§ DATA TO EXAMINE
※ ※ ※

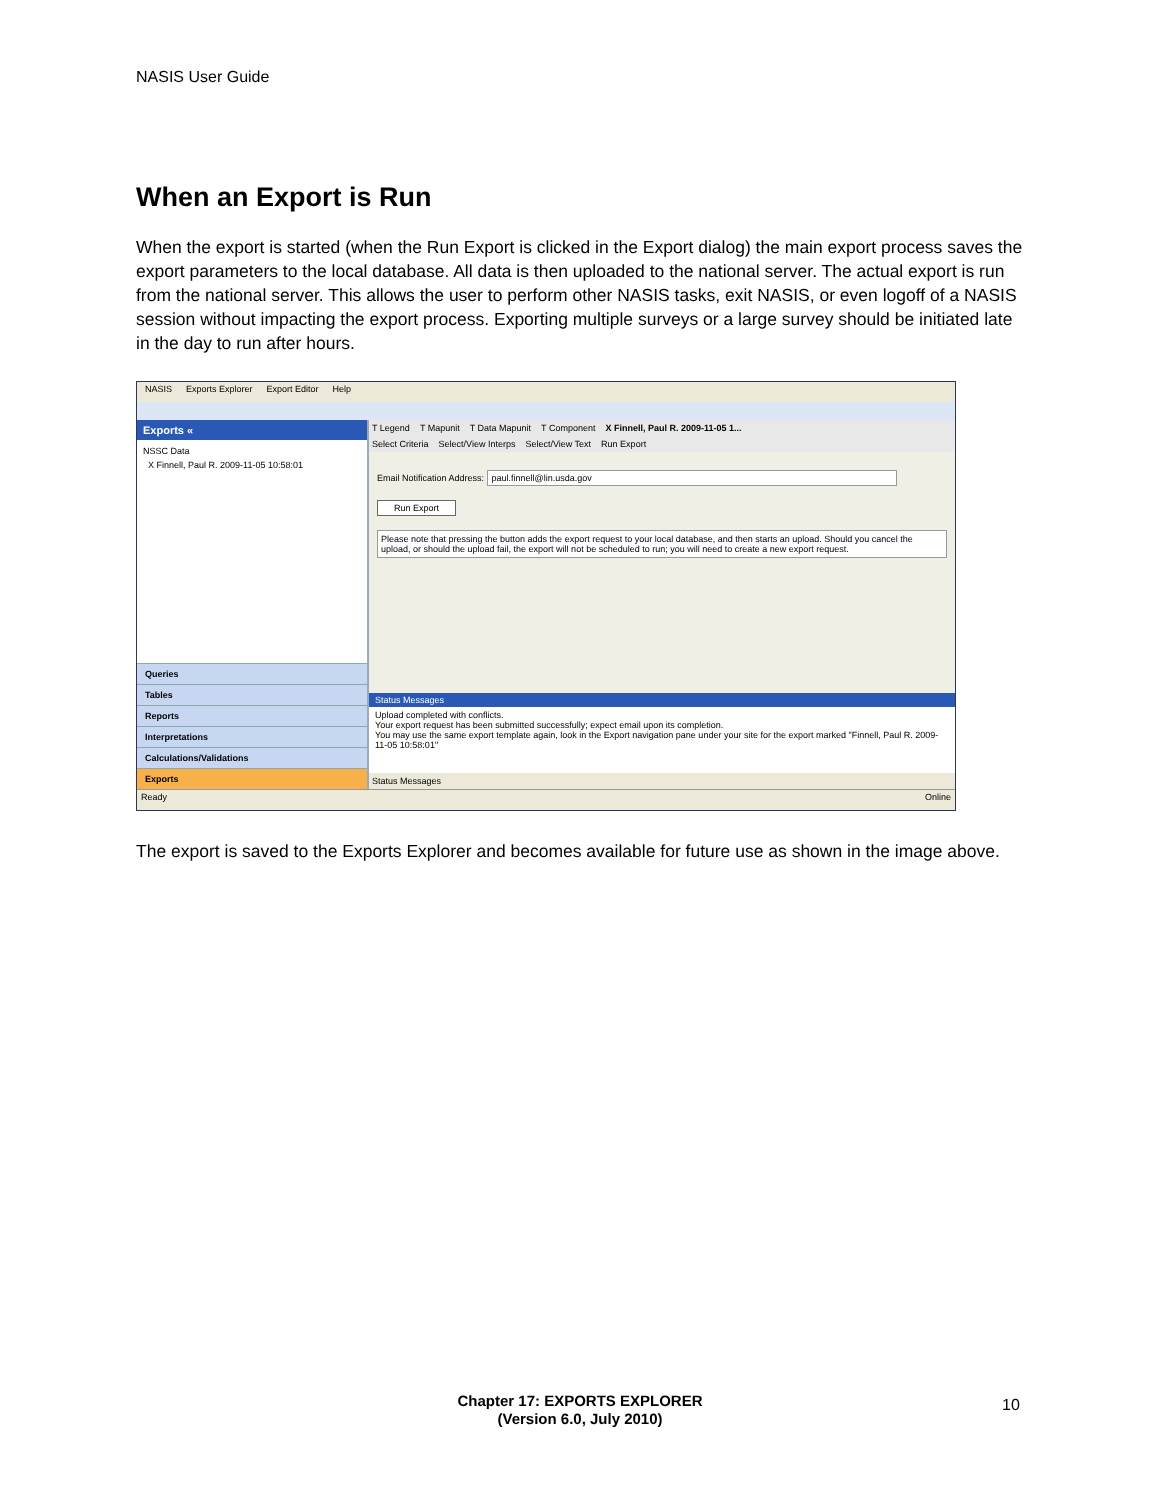NASIS User Guide
When an Export is Run
When the export is started (when the Run Export is clicked in the Export dialog) the main export process saves the export parameters to the local database. All data is then uploaded to the national server. The actual export is run from the national server. This allows the user to perform other NASIS tasks, exit NASIS, or even logoff of a NASIS session without impacting the export process. Exporting multiple surveys or a large survey should be initiated late in the day to run after hours.
NASIS Exports Explorer Export Editor Help
Exports «
NSSC Data
X Finnell, Paul R. 2009-11-05 10:58:01
Queries
Tables
Reports
Interpretations
Calculations/Validations
Exports
T Legend T Mapunit T Data Mapunit T Component X Finnell, Paul R. 2009-11-05 1...
Select Criteria Select/View Interps Select/View Text Run Export
Email Notification Address: paul.finnell@lin.usda.gov
Run Export
Please note that pressing the button adds the export request to your local database, and then starts an upload. Should you cancel the upload, or should the upload fail, the export will not be scheduled to run; you will need to create a new export request.
Status Messages
Upload completed with conflicts.
Your export request has been submitted successfully; expect email upon its completion.
You may use the same export template again, look in the Export navigation pane under your site for the export marked "Finnell, Paul R. 2009-11-05 10:58:01"
Status Messages
Ready Online
The export is saved to the Exports Explorer and becomes available for future use as shown in the image above.
Chapter 17: EXPORTS EXPLORER
(Version 6.0, July 2010)
10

※ ※ ※

§ PROBLEM DETAILS
Pull out every line holding "should" from the records above, and copy it.

§ FINISHED EXERCISE
When the export is started (when the Run Export is clicked in the Export dialog) the main export process saves the export parameters to the local database. All data is then uploaded to the national server. The actual export is run from the national server. This allows the user to perform other NASIS tasks, exit NASIS, or even logoff of a NASIS session without impacting the export process. Exporting multiple surveys or a large survey should be initiated late in the day to run after hours.
Please note that pressing the button adds the export request to your local database, and then starts an upload. Should you cancel the upload, or should the upload fail, the export will not be scheduled to run; you will need to create a new export request.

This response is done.